# Records shown

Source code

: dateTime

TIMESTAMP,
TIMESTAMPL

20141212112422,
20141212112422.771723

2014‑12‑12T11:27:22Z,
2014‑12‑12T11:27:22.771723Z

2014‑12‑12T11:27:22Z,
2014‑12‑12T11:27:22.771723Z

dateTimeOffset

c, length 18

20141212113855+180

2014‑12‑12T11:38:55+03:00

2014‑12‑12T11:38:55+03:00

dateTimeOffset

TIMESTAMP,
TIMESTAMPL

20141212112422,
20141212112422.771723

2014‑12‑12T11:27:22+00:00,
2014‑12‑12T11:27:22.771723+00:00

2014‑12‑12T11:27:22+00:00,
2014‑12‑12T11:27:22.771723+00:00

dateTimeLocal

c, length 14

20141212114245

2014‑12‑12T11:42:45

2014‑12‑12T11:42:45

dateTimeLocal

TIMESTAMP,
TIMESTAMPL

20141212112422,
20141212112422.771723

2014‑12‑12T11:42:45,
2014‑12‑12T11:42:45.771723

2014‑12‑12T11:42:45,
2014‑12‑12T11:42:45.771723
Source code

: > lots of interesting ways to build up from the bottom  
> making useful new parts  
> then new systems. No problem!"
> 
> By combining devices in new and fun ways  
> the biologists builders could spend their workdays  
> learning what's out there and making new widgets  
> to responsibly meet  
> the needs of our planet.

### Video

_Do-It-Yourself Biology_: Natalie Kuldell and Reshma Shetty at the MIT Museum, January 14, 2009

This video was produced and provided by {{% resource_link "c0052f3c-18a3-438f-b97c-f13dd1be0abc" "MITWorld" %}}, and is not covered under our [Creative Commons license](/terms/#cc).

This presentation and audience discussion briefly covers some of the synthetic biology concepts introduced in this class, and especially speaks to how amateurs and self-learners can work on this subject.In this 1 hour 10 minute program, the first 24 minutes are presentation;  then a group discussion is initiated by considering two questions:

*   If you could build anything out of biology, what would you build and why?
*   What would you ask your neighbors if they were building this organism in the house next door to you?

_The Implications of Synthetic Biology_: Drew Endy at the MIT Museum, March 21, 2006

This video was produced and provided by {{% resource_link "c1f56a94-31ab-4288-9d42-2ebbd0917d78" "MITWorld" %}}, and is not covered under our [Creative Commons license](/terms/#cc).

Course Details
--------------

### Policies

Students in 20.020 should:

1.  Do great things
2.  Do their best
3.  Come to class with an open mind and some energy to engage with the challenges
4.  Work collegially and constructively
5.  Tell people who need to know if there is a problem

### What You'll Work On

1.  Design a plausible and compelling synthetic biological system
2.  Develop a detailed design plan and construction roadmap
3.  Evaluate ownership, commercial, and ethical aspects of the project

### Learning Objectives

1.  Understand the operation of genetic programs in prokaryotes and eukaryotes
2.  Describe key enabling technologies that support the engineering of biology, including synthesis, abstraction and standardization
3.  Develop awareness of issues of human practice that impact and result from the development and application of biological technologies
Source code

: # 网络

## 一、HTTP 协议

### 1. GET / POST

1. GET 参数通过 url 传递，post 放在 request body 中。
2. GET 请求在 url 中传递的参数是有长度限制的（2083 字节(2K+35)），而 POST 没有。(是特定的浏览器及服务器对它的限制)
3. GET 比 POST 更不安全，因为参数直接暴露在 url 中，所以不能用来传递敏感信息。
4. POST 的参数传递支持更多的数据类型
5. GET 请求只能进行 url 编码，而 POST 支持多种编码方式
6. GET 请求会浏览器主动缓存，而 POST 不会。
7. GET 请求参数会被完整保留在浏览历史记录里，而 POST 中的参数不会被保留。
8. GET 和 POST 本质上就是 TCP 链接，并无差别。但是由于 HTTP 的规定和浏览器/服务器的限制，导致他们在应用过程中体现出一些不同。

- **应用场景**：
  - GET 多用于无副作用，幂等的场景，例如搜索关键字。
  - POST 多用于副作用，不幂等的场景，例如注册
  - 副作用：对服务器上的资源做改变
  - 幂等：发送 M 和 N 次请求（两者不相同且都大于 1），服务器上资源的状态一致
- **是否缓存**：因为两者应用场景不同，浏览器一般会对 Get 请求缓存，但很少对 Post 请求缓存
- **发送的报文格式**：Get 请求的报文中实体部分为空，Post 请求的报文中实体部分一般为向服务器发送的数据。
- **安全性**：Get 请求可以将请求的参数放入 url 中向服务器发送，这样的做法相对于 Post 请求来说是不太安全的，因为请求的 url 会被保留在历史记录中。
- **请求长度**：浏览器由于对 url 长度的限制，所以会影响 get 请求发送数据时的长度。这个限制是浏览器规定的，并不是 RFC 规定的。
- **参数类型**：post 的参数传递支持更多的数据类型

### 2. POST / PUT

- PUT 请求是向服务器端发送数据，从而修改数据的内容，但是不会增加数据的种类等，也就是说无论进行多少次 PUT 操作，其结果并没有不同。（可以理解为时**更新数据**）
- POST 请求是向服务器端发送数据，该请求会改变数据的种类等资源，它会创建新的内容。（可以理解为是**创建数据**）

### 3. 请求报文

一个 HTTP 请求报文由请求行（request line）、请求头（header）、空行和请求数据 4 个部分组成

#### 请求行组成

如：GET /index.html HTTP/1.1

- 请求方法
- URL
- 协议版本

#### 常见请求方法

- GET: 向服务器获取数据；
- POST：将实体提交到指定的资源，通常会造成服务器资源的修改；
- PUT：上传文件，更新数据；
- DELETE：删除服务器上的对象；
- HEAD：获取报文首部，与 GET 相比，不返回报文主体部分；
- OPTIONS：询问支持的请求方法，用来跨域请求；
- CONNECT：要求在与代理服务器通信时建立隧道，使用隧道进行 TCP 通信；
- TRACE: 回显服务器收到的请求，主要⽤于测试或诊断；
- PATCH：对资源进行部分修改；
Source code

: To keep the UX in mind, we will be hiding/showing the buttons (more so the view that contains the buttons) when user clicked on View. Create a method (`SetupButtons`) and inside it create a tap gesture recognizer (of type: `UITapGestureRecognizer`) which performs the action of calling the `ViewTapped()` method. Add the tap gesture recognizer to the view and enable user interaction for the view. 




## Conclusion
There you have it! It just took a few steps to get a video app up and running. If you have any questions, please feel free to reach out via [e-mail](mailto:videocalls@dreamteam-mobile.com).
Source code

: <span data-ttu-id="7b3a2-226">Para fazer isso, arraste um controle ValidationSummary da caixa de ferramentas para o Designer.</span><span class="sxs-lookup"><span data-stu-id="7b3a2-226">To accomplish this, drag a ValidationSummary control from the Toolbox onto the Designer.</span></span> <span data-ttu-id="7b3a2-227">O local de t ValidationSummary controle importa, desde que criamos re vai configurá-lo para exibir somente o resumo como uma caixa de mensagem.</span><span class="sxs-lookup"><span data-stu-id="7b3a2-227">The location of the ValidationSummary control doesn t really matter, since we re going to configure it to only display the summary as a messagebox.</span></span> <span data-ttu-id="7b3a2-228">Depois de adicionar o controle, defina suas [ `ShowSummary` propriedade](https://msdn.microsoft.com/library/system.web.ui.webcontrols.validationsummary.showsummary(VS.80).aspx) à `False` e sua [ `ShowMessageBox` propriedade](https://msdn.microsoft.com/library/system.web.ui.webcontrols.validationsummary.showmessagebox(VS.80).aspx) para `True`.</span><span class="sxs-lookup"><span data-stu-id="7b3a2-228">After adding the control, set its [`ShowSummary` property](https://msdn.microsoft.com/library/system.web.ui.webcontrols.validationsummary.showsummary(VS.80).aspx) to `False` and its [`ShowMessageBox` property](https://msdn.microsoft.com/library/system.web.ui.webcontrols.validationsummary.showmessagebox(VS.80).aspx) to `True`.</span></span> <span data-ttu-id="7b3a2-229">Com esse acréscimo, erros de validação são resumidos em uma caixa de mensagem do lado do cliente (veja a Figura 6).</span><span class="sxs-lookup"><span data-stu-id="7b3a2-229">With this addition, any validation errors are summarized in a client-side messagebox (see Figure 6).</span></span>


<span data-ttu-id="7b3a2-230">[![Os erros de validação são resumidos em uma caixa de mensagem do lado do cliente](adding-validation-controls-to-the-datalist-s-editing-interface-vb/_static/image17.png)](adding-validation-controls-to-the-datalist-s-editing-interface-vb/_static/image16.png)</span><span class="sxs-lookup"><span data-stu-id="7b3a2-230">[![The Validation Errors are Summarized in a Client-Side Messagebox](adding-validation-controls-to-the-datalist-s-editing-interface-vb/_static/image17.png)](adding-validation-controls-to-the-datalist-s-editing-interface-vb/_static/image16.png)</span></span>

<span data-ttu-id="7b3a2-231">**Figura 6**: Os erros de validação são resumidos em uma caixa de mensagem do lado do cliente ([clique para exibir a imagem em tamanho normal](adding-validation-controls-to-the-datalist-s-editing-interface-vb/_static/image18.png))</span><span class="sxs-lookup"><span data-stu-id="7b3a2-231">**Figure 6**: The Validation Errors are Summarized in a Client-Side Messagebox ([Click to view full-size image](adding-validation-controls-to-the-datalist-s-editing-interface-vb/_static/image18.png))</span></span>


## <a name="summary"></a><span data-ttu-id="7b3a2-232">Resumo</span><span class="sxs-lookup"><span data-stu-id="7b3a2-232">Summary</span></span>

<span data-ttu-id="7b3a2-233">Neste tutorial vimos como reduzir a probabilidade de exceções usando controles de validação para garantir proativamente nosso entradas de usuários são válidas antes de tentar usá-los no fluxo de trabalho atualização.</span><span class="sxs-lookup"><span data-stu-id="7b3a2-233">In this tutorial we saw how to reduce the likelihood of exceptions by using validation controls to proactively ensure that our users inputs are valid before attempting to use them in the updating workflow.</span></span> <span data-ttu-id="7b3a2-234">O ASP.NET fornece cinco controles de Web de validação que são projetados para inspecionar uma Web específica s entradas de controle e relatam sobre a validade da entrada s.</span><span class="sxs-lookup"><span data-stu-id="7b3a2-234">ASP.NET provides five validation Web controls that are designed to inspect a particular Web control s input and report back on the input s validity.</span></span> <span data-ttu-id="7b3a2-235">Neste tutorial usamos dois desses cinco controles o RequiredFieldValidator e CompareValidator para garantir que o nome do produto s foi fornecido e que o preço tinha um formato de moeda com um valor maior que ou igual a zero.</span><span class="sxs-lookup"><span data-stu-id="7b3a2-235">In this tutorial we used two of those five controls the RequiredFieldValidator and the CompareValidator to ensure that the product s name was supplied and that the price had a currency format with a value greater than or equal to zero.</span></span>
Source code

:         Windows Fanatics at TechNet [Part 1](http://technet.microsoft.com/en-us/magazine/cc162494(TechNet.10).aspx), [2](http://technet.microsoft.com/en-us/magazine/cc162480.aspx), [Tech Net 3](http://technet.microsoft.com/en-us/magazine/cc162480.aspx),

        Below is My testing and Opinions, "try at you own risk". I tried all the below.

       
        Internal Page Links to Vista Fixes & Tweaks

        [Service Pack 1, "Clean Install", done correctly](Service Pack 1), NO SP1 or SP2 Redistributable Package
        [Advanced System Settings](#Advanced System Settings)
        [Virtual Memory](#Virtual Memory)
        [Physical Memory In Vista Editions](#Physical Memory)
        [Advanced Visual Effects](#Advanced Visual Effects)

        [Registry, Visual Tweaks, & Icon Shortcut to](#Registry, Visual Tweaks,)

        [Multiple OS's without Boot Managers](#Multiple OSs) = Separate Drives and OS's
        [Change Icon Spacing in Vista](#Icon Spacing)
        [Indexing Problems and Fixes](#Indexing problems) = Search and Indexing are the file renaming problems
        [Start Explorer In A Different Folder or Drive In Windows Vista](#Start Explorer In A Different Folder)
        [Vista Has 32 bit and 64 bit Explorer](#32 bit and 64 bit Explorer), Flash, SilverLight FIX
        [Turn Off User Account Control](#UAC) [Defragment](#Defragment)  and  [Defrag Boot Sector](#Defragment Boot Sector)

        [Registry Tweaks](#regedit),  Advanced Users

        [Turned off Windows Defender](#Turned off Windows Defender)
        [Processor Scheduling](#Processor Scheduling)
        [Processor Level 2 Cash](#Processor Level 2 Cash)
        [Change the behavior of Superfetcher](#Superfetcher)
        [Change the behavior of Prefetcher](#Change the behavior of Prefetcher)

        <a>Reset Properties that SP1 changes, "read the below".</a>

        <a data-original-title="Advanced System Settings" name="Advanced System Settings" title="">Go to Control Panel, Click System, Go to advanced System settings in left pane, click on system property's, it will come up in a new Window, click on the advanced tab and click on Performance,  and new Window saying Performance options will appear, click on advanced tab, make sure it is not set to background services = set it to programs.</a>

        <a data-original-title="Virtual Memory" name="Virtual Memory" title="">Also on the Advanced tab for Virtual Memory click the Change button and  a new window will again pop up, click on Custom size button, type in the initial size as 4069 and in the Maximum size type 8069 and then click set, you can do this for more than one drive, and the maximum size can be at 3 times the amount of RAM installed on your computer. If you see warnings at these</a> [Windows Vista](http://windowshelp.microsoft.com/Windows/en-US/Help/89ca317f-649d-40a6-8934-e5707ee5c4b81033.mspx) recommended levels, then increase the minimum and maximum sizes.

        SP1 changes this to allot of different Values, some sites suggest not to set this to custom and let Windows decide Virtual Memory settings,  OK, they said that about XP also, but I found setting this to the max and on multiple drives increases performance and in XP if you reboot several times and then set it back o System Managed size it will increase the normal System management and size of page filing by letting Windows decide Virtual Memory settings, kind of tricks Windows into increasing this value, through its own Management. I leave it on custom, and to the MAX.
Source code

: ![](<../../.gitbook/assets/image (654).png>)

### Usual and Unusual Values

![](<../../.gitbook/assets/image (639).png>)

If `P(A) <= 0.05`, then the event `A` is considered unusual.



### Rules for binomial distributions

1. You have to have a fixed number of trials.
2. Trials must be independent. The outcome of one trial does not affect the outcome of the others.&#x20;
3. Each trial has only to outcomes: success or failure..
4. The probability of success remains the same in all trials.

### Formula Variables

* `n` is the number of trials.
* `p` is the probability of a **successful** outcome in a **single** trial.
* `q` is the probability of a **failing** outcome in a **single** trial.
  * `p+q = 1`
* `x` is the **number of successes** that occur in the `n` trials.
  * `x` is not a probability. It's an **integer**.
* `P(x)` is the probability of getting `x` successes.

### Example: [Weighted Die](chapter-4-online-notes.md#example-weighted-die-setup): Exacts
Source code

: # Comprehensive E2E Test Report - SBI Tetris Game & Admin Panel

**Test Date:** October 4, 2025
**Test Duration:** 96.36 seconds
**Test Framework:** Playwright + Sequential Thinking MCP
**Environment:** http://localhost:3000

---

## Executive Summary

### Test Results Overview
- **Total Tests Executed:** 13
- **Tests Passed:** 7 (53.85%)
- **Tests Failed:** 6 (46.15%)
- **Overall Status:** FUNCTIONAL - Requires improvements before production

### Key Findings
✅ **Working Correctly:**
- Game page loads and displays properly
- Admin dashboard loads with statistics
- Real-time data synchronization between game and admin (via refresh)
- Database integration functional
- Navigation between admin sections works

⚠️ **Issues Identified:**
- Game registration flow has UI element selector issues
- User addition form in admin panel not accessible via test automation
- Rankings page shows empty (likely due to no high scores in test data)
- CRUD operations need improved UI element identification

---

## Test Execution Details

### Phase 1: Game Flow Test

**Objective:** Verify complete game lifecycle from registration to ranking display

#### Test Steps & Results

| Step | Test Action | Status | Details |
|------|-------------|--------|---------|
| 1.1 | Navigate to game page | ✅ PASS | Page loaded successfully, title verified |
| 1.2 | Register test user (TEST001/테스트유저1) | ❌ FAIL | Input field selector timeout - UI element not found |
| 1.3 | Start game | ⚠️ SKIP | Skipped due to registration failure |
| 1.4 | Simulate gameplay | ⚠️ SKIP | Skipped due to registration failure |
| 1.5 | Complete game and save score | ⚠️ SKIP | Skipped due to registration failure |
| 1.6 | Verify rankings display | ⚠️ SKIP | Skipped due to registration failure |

# What is needed
Return only the part of the records above that opens with the line containing "### What You'll Work On" and closes with the line containing "- PATCH：对资源进行部分修改；", ends included.

# Result
### What You'll Work On

1.  Design a plausible and compelling synthetic biological system
2.  Develop a detailed design plan and construction roadmap
3.  Evaluate ownership, commercial, and ethical aspects of the project

### Learning Objectives

1.  Understand the operation of genetic programs in prokaryotes and eukaryotes
2.  Describe key enabling technologies that support the engineering of biology, including synthesis, abstraction and standardization
3.  Develop awareness of issues of human practice that impact and result from the development and application of biological technologies
Source code

: # 网络

## 一、HTTP 协议

### 1. GET / POST

1. GET 参数通过 url 传递，post 放在 request body 中。
2. GET 请求在 url 中传递的参数是有长度限制的（2083 字节(2K+35)），而 POST 没有。(是特定的浏览器及服务器对它的限制)
3. GET 比 POST 更不安全，因为参数直接暴露在 url 中，所以不能用来传递敏感信息。
4. POST 的参数传递支持更多的数据类型
5. GET 请求只能进行 url 编码，而 POST 支持多种编码方式
6. GET 请求会浏览器主动缓存，而 POST 不会。
7. GET 请求参数会被完整保留在浏览历史记录里，而 POST 中的参数不会被保留。
8. GET 和 POST 本质上就是 TCP 链接，并无差别。但是由于 HTTP 的规定和浏览器/服务器的限制，导致他们在应用过程中体现出一些不同。

- **应用场景**：
  - GET 多用于无副作用，幂等的场景，例如搜索关键字。
  - POST 多用于副作用，不幂等的场景，例如注册
  - 副作用：对服务器上的资源做改变
  - 幂等：发送 M 和 N 次请求（两者不相同且都大于 1），服务器上资源的状态一致
- **是否缓存**：因为两者应用场景不同，浏览器一般会对 Get 请求缓存，但很少对 Post 请求缓存
- **发送的报文格式**：Get 请求的报文中实体部分为空，Post 请求的报文中实体部分一般为向服务器发送的数据。
- **安全性**：Get 请求可以将请求的参数放入 url 中向服务器发送，这样的做法相对于 Post 请求来说是不太安全的，因为请求的 url 会被保留在历史记录中。
- **请求长度**：浏览器由于对 url 长度的限制，所以会影响 get 请求发送数据时的长度。这个限制是浏览器规定的，并不是 RFC 规定的。
- **参数类型**：post 的参数传递支持更多的数据类型

### 2. POST / PUT

- PUT 请求是向服务器端发送数据，从而修改数据的内容，但是不会增加数据的种类等，也就是说无论进行多少次 PUT 操作，其结果并没有不同。（可以理解为时**更新数据**）
- POST 请求是向服务器端发送数据，该请求会改变数据的种类等资源，它会创建新的内容。（可以理解为是**创建数据**）

### 3. 请求报文

一个 HTTP 请求报文由请求行（request line）、请求头（header）、空行和请求数据 4 个部分组成

#### 请求行组成

如：GET /index.html HTTP/1.1

- 请求方法
- URL
- 协议版本

#### 常见请求方法

- GET: 向服务器获取数据；
- POST：将实体提交到指定的资源，通常会造成服务器资源的修改；
- PUT：上传文件，更新数据；
- DELETE：删除服务器上的对象；
- HEAD：获取报文首部，与 GET 相比，不返回报文主体部分；
- OPTIONS：询问支持的请求方法，用来跨域请求；
- CONNECT：要求在与代理服务器通信时建立隧道，使用隧道进行 TCP 通信；
- TRACE: 回显服务器收到的请求，主要⽤于测试或诊断；
- PATCH：对资源进行部分修改；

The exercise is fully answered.